In the above-described example, impurities such as oxygen are directly added to the substrate or silicon thin film near the interface, but it is also possible to use a substrate that contains impurities such as oxygen at a high concentration in advance. When silicon ions are implanted at the interface after a silicon thin film is deposited on the substrate using such an insulating substrate, the area near the interface becomes amorphous because it contains impurities such as oxygen at a high concentration, and large numbers of silicon ions are generated near the interface. The growth of crystal nuclei can be sufficiently suppressed. Therefore, a polycrystalline silicon thin film having large grain size crystals suitable for the present invention can be formed.

[Effects of the Invention] As described above, the thin film transistor of the present invention achieves a thin film transistor of the present invention by setting the concentration of oxygen, nitrogen, or a rare gas element near the interface with the polycrystalline silicon thin film of the substrate to 1×102°Cl11−3 or more. , a sufficiently large crystal can be obtained,
Driving at a high operating frequency becomes possible. Therefore, the thin film transistor of the present invention is particularly suitable for use in facsimiles or liquid crystal display drive circuits that require high-speed drive.

Furthermore, by using the thin film transistor manufacturing method of the present invention, a high performance thin film transistor that can operate at a high operating frequency can adjust the concentration of oxygen, nitrogen, or rare gas near the interface with the substrate within a predetermined range. It was easy to manufacture.

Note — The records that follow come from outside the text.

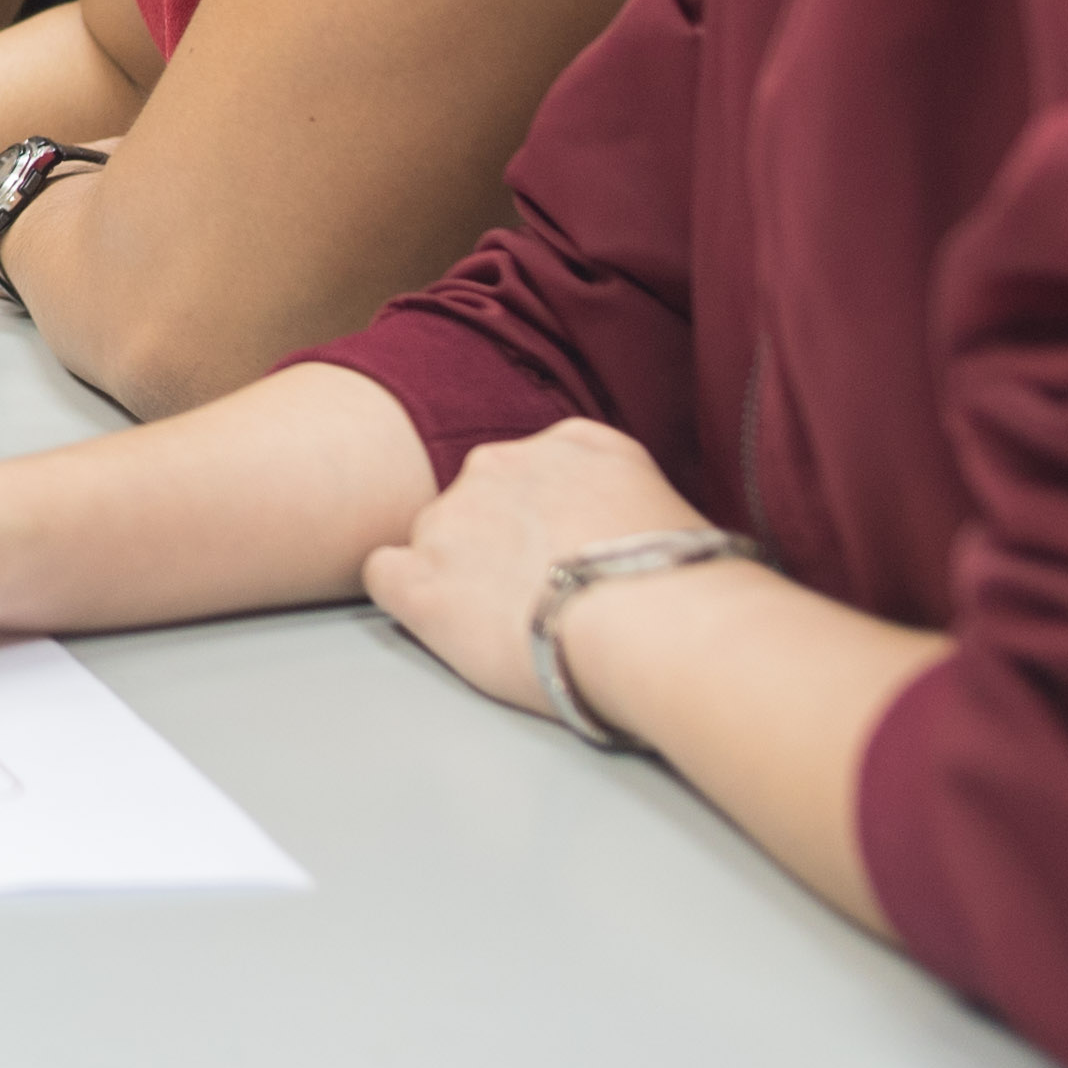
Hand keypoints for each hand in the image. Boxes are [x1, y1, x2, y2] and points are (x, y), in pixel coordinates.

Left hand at [360, 419, 728, 720]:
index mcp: (570, 443)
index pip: (532, 470)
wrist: (656, 623)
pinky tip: (441, 623)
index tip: (563, 555)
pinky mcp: (423, 582)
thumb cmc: (685, 584)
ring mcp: (452, 521)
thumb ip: (622, 504)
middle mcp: (500, 465)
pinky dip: (406, 597)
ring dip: (456, 575)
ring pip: (432, 539)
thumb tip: (620, 540)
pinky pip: (383, 574)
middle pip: (477, 501)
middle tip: (535, 597)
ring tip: (506, 624)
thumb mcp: (670, 508)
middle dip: (495, 545)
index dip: (542, 519)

[Brief explanation of drawings]

FIG. 1 is a process diagram showing a method for manufacturing a thin film transistor according to an embodiment of the present invention, and FIG. 2 is a diagram showing the relationship between average crystal grain size and electron mobility. (1)...Quartz substrate (3)...Doped amorphous silicon thin film (5)...Undoped amorphous silicon thin film (7>...Polycrystalline silicon thin film)

Claims (2)

[Claims] (1) In a thin film transistor having an active layer made of a polycrystalline silicon thin film on a substrate whose surface is at least insulated, at least one of oxygen, nitrogen, or a rare gas element near the interface between the polycrystalline silicon thin film and the substrate. concentration is 1
A thin film transistor characterized in that it is 10^2^0cm^-^3 or more. (2) A method for manufacturing a thin film transistor in which a thin film transistor having an active layer made of a polycrystalline silicon thin film is formed on a substrate with at least an insulated surface, the step of depositing a silicon thin film on the substrate with at least an insulated surface; The method further comprises: increasing the concentration of at least one of oxygen, nitrogen, or a rare gas element near the interface between the silicon thin film and the substrate; and annealing the silicon thin film to form a polycrystalline silicon thin film. Characteristic method for manufacturing thin film transistors.